• _Stored data_

⁂

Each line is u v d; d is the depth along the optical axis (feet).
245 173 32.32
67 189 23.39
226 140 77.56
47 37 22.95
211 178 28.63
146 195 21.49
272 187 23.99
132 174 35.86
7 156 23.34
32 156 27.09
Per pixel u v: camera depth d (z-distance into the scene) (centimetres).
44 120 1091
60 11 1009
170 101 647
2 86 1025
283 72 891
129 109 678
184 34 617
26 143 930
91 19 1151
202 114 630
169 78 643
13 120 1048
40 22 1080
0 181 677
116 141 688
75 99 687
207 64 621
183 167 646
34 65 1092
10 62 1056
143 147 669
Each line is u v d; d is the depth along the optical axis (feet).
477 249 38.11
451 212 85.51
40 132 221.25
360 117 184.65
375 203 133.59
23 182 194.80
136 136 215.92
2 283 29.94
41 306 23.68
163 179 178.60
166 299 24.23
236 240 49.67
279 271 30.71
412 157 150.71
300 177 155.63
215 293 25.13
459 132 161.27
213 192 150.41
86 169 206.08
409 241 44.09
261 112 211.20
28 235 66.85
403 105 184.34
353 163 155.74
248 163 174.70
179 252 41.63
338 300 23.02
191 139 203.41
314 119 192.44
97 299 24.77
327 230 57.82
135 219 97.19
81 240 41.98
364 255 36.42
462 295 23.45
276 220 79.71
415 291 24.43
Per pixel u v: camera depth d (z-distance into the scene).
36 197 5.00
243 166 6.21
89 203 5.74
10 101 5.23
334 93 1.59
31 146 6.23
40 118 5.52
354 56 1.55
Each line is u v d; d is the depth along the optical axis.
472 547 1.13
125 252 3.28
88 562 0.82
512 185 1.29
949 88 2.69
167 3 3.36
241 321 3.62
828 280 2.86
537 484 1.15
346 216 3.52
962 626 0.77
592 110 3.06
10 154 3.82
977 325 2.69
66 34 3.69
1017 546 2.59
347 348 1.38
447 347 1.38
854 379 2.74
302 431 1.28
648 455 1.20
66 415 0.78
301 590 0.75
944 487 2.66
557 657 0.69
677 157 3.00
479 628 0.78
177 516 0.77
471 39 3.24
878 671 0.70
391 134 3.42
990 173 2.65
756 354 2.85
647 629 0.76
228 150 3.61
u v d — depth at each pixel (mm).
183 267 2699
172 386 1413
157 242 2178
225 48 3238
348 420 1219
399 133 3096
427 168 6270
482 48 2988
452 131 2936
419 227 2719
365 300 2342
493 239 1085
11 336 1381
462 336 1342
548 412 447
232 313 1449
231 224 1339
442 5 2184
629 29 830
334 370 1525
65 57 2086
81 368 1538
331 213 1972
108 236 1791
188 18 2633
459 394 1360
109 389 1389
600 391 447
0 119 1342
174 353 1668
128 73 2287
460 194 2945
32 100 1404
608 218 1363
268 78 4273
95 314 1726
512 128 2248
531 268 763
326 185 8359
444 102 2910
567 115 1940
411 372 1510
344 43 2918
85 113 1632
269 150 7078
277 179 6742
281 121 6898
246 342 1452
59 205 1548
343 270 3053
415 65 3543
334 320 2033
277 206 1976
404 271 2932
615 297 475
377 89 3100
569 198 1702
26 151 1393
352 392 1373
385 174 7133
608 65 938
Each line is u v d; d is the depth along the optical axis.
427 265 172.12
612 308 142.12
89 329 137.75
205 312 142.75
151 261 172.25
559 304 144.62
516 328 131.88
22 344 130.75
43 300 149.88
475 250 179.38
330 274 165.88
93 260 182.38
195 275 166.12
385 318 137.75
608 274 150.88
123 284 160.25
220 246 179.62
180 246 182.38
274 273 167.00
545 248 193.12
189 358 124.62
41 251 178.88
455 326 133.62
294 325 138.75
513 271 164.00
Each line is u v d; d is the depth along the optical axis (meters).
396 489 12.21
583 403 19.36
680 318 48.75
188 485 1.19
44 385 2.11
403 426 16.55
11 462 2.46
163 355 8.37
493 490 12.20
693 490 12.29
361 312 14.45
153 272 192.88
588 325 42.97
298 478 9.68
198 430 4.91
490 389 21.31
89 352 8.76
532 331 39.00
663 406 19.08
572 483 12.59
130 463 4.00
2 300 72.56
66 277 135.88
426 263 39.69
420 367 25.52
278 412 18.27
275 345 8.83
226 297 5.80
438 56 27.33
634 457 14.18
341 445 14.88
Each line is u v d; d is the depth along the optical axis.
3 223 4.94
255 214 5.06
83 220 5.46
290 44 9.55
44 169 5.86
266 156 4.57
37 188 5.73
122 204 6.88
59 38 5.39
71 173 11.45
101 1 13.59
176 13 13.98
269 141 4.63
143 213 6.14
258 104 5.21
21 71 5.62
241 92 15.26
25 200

⁂

• _EXERCISE DESCRIPTION_
Working through the data above, find every line holding "scene" and copy it.

• _SOLVED PROBLEM_
Per pixel u v: camera depth d (z-distance into the scene) (centimetres).
Per pixel u v: camera depth d (z-distance into the scene).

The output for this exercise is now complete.